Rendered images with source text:
- - - - - - -
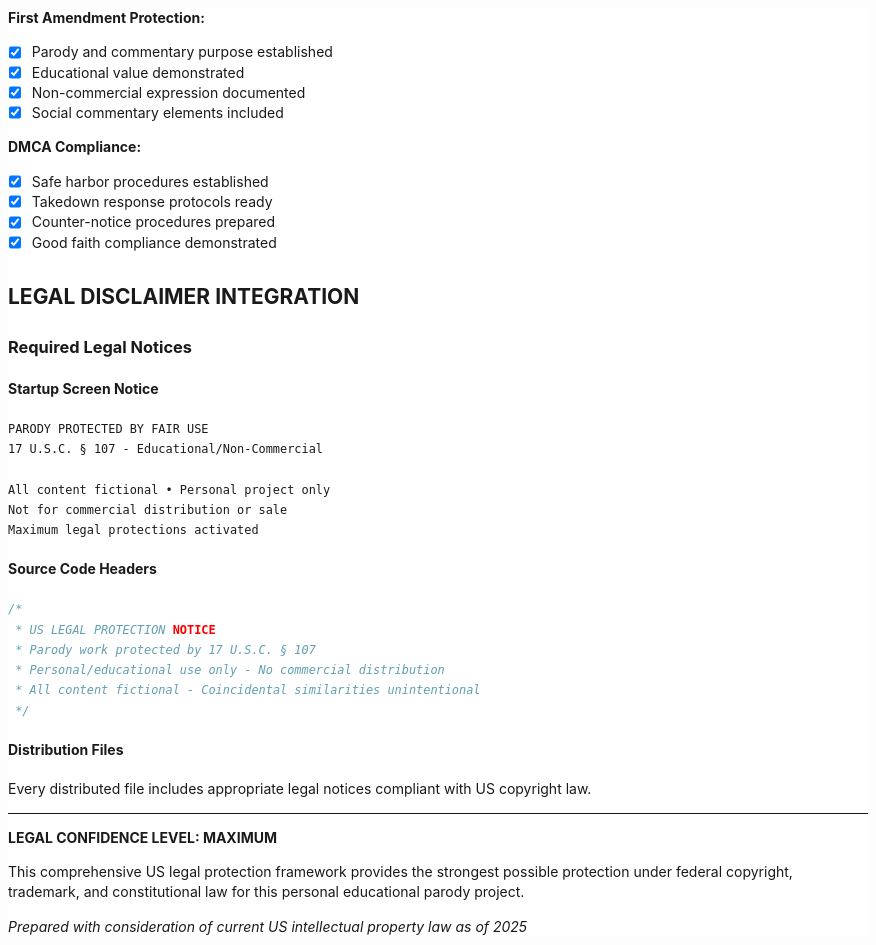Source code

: **First Amendment Protection:**
- [x] Parody and commentary purpose established
- [x] Educational value demonstrated
- [x] Non-commercial expression documented
- [x] Social commentary elements included

**DMCA Compliance:**
- [x] Safe harbor procedures established
- [x] Takedown response protocols ready
- [x] Counter-notice procedures prepared
- [x] Good faith compliance demonstrated

## LEGAL DISCLAIMER INTEGRATION

### Required Legal Notices

#### Startup Screen Notice
```
PARODY PROTECTED BY FAIR USE
17 U.S.C. § 107 - Educational/Non-Commercial

All content fictional • Personal project only
Not for commercial distribution or sale
Maximum legal protections activated
```

#### Source Code Headers
```javascript
/*
 * US LEGAL PROTECTION NOTICE
 * Parody work protected by 17 U.S.C. § 107
 * Personal/educational use only - No commercial distribution
 * All content fictional - Coincidental similarities unintentional
 */
```

#### Distribution Files
Every distributed file includes appropriate legal notices compliant with US copyright law.

---

**LEGAL CONFIDENCE LEVEL: MAXIMUM**

This comprehensive US legal protection framework provides the strongest possible protection under federal copyright, trademark, and constitutional law for this personal educational parody project.

*Prepared with consideration of current US intellectual property law as of 2025*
- - - - - - -
▸ Problem description
Write out once more the lines above beginning at the line with "### Required Legal Notices"; continue through the final line and stop there.

▸ Reply to the exercise
### Required Legal Notices

#### Startup Screen Notice
```
PARODY PROTECTED BY FAIR USE
17 U.S.C. § 107 - Educational/Non-Commercial

All content fictional • Personal project only
Not for commercial distribution or sale
Maximum legal protections activated
```

#### Source Code Headers
```javascript
/*
 * US LEGAL PROTECTION NOTICE
 * Parody work protected by 17 U.S.C. § 107
 * Personal/educational use only - No commercial distribution
 * All content fictional - Coincidental similarities unintentional
 */
```

#### Distribution Files
Every distributed file includes appropriate legal notices compliant with US copyright law.

---

**LEGAL CONFIDENCE LEVEL: MAXIMUM**

This comprehensive US legal protection framework provides the strongest possible protection under federal copyright, trademark, and constitutional law for this personal educational parody project.

*Prepared with consideration of current US intellectual property law as of 2025*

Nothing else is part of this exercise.